Inside the Art Studio of Gloria Vanderbilt
In this week’s Studio Sunday, we’re looking inside the studio of Gloria Vanderbilt. Vanderbilt is perhaps best known as a New York socialite, heir to a railroad fortune, but she is also a long-time appreciator of the arts and an artist herself. Throughout her long artistic career, the artist has produced works of traditional painting, as well as more contemporary explorations into sculpture and mixed media.
Vanderbilt’s studio, in the Lower East Side of Manhattan, looks busy and surprisingly small for someone so notably wealthy. Perhaps Vanderbilt wanted to maintain a kind of “hobby” feeling for her art-making, or maintain it as an escape from the pressures of the rest of her life.

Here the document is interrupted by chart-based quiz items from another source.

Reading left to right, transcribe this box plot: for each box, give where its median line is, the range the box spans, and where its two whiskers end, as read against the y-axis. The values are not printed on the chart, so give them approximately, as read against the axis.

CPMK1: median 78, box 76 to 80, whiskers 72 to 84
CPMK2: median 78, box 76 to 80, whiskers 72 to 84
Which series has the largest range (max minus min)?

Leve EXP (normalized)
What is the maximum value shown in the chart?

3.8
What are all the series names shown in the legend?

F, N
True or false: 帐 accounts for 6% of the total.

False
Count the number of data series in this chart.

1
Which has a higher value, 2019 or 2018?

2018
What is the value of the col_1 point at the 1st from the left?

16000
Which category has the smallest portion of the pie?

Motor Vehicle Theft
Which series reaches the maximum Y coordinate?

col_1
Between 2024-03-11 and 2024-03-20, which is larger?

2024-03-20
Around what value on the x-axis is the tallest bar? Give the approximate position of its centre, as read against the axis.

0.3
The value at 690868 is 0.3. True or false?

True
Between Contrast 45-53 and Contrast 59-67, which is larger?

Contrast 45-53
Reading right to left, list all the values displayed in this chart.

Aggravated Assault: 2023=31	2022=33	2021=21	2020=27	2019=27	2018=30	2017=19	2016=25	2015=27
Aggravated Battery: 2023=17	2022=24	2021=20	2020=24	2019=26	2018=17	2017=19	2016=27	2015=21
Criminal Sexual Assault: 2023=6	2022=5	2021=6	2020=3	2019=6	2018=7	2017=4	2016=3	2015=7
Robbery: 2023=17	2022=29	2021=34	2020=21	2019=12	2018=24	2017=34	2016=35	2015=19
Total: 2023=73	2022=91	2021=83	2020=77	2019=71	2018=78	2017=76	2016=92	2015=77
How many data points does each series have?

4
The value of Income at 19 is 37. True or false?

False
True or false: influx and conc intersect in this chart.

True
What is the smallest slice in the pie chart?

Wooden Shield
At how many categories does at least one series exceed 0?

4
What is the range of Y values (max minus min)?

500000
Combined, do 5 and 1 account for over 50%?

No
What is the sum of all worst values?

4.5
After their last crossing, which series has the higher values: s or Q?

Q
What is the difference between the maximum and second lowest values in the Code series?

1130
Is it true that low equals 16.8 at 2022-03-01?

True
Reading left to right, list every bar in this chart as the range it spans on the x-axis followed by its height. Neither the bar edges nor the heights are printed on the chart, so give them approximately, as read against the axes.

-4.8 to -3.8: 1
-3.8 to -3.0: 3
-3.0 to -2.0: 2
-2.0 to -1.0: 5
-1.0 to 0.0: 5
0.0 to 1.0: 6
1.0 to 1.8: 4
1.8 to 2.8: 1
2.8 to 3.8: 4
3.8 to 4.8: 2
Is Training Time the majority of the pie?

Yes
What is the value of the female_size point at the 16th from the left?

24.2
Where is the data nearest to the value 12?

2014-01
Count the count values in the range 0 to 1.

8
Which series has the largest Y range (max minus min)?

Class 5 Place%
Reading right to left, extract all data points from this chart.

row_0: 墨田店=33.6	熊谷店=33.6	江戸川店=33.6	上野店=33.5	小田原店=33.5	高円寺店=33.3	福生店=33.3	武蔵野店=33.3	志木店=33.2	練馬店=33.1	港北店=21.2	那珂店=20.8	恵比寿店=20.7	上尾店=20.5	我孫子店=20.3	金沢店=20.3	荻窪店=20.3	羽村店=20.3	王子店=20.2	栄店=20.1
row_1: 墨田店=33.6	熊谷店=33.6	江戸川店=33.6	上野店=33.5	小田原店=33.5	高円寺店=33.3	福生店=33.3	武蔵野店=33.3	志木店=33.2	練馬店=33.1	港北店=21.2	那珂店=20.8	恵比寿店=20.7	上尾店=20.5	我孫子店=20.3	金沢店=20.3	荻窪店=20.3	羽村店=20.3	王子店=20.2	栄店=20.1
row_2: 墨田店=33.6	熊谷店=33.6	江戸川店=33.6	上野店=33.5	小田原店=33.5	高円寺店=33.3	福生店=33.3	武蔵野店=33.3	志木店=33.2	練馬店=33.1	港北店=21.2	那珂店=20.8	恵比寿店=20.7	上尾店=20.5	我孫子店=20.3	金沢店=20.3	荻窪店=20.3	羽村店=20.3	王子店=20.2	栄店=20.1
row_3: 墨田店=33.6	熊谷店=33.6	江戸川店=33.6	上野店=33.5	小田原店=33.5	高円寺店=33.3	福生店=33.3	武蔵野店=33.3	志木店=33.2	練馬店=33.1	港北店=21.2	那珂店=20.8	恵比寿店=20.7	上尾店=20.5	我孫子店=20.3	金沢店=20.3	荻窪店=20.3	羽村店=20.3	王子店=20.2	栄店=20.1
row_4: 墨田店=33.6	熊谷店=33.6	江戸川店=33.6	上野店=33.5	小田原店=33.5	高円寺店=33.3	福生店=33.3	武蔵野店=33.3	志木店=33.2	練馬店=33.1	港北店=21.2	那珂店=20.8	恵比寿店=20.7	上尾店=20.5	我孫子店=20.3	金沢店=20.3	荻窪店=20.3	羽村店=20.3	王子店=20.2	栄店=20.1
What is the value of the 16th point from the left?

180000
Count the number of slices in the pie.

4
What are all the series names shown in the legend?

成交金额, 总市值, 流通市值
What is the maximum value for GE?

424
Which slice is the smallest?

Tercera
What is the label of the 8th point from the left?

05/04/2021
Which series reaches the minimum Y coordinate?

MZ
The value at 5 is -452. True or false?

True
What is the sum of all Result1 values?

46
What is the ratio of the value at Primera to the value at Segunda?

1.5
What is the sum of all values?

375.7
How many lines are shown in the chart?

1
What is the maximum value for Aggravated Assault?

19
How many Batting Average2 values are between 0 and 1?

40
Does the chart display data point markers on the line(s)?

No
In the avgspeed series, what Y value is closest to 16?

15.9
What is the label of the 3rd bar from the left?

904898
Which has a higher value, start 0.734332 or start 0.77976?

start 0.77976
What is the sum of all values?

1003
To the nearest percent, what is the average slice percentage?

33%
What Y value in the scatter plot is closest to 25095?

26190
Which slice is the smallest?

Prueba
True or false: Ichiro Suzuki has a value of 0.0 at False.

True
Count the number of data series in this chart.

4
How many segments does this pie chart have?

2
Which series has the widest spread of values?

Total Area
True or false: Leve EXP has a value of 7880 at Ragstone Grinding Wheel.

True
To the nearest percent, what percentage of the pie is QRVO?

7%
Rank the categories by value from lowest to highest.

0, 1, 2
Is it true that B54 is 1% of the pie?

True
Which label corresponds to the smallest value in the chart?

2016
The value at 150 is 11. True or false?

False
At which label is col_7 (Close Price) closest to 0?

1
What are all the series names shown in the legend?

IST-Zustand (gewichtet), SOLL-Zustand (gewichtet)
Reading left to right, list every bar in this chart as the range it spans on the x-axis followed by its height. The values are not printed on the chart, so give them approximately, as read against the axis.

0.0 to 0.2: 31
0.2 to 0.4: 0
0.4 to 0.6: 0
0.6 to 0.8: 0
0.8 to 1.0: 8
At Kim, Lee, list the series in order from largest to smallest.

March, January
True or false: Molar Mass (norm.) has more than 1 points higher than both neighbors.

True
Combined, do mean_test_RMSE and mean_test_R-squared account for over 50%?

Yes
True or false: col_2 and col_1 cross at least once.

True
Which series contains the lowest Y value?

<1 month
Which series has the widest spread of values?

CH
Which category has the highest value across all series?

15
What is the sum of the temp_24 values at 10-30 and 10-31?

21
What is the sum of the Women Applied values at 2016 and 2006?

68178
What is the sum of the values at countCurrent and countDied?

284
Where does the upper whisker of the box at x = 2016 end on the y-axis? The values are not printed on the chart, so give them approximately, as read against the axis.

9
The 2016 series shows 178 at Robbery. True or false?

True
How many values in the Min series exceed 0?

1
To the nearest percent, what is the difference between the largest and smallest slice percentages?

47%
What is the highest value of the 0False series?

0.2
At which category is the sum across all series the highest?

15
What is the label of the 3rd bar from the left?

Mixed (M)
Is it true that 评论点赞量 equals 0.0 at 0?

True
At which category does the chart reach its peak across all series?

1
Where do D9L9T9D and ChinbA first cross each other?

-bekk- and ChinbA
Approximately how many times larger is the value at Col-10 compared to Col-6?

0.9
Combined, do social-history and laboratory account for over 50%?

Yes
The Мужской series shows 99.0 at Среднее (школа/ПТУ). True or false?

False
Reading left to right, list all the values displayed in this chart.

Either way, the studio seems well-equipped, with a big easel front and centre, what looks like a set of drawers holding supplies, and several other tables. The artist’s works seem to take up the majority of the space here, and there’s a clear sense of geometric organization -- paintings are hung in straight lines or arranged neatly along the floor, and there’s no great mess aside from a few paint stains on the floor, which are to be expected in any artist’s studio space.
The works present in this image appear to be mostly paintings or two-dimensional pieces. The artist’s wild, carefree use of colour suggests a genuine love of art-making and the artistic process.
A recent retrospective show of Vanderbilt’s work, held at 1stdibs Gallery in the New York Design Center, situates the different works alongside pivotal moments in Vanderbilt’s life, giving one the sense that the works were produced as reactions to or meditations on real-life events.